Tony Bua

No. 51, 7
- Position: Linebacker

Personal information
- Born: February 11, 1980 (age 46) New Orleans, Louisiana, U.S.
- Listed height: 5 ft 11 in (1.80 m)
- Listed weight: 180 lb (82 kg)

Career information
- High school: River Ridge (LA) Curtis Christian
- College: Arkansas
- NFL draft: 2004: 5th round, 160th overall pick

Career history
- Miami Dolphins (2004); Dallas Cowboys (2005)*; Cincinnati Bengals (2005–2006)*; Calgary Stampeders (2007); Team Arkansas (2008)*;
- * Offseason and/or practice squad member only

Awards and highlights
- First-team All-SEC (2003); 2× Second-team All-SEC (2001, 2002);
- Stats at Pro Football Reference

= Tony Bua =

American gridiron football player (born 1980)

Tony Bua (born February 11, 1980) is an American former professional football player who was a linebacker in the National Football League (NFL).

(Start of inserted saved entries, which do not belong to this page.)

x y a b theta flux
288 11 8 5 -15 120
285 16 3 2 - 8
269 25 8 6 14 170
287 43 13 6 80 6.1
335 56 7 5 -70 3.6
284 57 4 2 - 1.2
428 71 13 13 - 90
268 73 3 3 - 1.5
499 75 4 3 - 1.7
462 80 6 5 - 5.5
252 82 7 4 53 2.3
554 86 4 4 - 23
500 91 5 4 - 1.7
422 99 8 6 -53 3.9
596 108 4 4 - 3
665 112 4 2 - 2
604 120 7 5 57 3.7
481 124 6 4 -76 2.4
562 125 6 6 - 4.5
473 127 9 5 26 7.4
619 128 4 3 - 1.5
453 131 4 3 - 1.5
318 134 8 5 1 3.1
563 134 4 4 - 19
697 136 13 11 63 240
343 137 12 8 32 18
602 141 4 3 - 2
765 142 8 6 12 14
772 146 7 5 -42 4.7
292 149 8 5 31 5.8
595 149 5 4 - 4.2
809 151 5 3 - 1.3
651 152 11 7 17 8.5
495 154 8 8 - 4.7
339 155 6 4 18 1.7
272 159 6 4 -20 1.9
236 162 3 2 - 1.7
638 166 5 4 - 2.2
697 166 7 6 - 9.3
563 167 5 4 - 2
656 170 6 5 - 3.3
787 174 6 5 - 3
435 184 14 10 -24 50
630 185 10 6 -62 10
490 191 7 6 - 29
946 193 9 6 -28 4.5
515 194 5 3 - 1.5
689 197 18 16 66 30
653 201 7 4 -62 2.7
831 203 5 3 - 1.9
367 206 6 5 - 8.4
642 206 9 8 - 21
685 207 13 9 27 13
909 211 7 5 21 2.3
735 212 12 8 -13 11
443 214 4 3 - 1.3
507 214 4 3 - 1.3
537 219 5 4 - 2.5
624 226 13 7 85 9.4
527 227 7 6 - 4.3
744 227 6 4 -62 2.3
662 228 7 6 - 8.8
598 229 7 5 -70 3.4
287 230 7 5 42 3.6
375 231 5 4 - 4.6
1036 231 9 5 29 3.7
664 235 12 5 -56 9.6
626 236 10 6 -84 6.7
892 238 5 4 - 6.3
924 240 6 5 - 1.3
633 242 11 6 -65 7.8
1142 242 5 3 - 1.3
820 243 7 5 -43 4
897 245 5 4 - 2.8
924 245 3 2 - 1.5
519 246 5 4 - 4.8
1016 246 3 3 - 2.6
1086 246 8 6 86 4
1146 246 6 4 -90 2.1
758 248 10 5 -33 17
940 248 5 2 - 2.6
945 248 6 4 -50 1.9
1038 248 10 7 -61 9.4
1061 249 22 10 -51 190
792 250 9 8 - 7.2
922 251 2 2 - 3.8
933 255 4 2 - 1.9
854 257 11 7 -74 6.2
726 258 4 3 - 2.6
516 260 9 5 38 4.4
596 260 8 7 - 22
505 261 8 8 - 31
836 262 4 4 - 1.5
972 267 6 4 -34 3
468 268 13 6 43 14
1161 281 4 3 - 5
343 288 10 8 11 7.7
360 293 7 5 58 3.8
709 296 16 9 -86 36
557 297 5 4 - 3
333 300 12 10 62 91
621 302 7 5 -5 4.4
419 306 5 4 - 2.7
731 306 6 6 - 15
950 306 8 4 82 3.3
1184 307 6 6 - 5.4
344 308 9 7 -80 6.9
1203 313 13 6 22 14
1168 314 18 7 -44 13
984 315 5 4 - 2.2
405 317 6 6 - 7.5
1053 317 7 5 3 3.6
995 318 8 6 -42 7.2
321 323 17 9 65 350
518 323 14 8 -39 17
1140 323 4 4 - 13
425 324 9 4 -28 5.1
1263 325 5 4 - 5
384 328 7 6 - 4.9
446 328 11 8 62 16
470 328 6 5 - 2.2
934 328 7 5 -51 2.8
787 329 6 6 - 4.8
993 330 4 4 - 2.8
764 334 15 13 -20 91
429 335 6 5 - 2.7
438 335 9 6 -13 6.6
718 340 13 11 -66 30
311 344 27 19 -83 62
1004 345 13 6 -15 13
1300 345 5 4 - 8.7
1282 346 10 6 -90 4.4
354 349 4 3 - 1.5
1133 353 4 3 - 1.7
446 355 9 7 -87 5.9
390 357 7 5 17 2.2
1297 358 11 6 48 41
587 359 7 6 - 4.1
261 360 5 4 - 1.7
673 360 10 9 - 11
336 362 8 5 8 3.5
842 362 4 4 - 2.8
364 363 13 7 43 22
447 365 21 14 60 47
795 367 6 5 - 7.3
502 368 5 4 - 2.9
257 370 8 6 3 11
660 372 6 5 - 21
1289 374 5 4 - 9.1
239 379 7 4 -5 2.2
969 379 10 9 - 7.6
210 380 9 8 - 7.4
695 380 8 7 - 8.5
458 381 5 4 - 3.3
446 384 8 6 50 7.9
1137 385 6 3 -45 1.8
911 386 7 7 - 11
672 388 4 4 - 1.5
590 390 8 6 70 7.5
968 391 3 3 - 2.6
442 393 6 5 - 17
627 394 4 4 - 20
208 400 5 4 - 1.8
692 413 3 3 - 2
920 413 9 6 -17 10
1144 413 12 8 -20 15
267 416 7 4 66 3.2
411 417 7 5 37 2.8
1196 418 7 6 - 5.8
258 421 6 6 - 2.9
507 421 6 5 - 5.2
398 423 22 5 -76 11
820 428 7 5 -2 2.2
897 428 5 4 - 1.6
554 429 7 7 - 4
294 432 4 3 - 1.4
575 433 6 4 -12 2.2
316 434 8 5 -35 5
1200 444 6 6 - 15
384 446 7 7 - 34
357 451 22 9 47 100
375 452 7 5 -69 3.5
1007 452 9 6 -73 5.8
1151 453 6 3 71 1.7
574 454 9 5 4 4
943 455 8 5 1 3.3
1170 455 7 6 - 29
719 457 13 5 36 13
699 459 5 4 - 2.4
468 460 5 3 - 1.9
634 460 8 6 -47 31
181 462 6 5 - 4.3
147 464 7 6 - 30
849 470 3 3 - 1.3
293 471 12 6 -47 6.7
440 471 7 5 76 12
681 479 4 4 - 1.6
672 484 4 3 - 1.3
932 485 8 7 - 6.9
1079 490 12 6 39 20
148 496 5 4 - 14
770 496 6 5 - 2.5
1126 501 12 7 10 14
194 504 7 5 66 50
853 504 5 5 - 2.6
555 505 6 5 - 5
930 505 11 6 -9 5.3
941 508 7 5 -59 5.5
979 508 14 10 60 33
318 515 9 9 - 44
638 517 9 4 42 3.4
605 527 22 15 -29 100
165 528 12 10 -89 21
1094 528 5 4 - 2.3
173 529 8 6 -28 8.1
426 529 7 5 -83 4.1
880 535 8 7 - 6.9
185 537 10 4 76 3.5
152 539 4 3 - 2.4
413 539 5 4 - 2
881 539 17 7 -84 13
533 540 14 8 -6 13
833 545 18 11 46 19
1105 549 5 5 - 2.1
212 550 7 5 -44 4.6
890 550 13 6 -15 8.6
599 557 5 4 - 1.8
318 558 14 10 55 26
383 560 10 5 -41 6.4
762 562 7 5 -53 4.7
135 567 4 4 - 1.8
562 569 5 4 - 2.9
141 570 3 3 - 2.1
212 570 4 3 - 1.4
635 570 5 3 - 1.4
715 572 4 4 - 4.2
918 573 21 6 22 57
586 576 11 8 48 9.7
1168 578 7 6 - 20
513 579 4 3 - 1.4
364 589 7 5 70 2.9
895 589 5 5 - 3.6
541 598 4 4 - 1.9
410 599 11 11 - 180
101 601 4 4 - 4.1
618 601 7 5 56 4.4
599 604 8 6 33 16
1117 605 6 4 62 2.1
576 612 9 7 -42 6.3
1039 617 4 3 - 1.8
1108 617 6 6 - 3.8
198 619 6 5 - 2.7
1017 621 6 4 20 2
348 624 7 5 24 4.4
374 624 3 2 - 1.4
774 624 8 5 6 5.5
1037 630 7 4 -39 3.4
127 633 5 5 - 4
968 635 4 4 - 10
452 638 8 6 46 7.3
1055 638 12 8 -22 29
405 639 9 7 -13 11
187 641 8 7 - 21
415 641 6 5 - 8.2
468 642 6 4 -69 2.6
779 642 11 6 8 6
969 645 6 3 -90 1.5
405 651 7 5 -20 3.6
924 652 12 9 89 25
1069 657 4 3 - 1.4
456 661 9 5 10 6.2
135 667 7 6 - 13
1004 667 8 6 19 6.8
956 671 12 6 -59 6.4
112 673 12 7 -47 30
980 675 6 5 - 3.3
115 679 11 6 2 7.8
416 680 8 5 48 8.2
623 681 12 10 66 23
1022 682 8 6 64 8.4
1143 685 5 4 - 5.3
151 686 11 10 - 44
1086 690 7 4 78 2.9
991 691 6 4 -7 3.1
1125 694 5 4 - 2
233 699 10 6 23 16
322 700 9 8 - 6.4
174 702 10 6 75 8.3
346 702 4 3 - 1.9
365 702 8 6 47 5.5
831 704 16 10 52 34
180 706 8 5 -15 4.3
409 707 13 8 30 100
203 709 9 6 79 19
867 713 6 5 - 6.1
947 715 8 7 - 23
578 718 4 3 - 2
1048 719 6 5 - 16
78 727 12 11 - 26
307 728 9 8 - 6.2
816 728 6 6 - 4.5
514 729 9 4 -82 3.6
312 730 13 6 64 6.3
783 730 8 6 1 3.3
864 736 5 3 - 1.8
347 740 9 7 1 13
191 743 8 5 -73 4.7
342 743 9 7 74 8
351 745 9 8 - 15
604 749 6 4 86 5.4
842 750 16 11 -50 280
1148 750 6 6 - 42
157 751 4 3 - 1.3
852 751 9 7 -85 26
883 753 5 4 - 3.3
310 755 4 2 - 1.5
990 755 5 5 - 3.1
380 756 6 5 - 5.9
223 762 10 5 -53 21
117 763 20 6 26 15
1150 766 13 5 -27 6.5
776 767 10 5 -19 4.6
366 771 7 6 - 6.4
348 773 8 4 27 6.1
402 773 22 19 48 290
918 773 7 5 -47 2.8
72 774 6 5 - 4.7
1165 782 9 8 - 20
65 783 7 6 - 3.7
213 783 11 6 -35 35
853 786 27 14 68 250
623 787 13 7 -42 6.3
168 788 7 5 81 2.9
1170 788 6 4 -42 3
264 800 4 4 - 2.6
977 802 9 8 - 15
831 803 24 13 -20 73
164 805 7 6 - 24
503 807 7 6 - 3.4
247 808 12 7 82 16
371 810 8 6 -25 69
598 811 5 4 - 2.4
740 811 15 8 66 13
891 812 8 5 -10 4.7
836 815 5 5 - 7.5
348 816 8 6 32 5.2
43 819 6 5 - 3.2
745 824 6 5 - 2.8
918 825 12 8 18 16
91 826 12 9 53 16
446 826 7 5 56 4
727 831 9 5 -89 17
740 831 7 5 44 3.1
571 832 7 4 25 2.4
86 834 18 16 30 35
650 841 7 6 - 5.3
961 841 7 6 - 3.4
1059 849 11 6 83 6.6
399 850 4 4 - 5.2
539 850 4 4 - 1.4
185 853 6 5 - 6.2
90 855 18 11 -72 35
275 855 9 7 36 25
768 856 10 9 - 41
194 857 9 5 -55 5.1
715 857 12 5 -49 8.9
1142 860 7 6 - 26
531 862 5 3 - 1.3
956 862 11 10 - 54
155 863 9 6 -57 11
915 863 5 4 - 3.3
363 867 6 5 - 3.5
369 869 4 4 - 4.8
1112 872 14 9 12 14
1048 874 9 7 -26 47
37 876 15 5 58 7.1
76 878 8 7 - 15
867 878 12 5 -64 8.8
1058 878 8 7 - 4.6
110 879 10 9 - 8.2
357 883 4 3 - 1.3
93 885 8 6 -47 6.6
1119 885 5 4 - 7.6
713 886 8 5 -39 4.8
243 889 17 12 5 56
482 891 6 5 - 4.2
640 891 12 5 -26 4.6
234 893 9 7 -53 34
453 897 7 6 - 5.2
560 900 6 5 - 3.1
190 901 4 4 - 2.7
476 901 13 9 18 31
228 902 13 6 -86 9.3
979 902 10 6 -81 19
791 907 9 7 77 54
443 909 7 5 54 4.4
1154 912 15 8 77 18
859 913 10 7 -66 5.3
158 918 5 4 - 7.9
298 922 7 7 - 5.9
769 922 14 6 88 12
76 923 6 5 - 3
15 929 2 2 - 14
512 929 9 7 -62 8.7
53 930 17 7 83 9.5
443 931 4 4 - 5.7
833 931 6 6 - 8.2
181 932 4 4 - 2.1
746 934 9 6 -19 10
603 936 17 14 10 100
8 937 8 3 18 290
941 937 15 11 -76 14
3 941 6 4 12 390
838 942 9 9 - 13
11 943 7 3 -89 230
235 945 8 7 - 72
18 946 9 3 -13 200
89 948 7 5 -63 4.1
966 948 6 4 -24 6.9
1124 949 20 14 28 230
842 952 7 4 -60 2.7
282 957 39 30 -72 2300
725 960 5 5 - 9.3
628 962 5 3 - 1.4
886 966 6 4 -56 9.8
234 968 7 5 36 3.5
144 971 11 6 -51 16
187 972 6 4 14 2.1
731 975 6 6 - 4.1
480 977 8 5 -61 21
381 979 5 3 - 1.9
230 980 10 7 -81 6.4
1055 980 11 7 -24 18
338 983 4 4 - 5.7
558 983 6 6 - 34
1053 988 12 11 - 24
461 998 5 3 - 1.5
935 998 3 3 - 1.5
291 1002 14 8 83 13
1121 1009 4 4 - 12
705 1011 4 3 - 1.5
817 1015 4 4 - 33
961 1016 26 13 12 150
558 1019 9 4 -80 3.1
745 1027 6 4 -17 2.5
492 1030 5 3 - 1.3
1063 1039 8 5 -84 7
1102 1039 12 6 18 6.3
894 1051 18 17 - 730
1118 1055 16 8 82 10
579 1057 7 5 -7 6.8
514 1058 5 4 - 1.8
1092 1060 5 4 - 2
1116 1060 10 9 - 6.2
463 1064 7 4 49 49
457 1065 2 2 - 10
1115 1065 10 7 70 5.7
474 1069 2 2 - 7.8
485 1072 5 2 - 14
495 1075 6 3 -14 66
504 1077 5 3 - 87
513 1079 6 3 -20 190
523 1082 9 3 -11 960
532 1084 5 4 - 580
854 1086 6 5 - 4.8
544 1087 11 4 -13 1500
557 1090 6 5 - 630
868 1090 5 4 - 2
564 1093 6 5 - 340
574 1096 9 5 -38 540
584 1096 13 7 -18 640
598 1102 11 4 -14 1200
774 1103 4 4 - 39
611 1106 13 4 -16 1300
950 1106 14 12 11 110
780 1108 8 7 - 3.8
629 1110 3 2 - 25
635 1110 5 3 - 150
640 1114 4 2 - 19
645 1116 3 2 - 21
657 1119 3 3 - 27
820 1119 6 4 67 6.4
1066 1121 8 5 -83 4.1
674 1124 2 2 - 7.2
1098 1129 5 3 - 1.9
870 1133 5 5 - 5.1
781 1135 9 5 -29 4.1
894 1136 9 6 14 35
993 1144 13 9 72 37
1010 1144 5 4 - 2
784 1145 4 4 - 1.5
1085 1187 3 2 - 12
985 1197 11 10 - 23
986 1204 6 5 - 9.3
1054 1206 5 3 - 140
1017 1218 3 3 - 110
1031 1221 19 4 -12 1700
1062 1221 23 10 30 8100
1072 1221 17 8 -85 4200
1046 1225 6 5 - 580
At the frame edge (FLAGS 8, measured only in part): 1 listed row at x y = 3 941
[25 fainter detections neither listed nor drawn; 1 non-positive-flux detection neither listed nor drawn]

He played college football for the Arkansas Razorbacks. His hometown is Liberty, Texas.

==College career==
Bua had a distinguished college career as a linebacker/safety while playing at the University of Arkansas, and entered the draft with Mark Bloom as his agent. Although Bua was selected as a linebacker, he mainly was used to play on special teams, primarily during punting situations.

==Professional career==
===NFL===
Bua was drafted in the 5th round of the 2004 NFL draft by the Miami Dolphins. During preseason workouts, Bua was praised by Dolphins head coach Dave Wannstedt for his work ethic and performance, and was stated to have a chance to make the roster. During the season, Bua missed a 4-week stretch in the early part of the season due to a hamstring injury, and then on Week 11 during a game with the Seattle Seahawks, he injured his quadriceps and was placed on the injured reserve. He played a total of seven regular season games for the Dolphins.

While Bua was moved to safety to begin the 2005 season, the Dolphins waived him on September 4. He was then signed to the Dallas Cowboys's practice squad but was waived on October 19. He was then signed by the Cincinnati Bengals, but on August 20, 2006, he again was waived. Bua reportedly worked out with the Minnesota Vikings, but was never signed.

===CFL===
Bua played four games for the Calgary Stampeders, but was released during the season.

===AAFL===
Bua signed to play in the AAFL in its inaugural season, for Team Arkansas.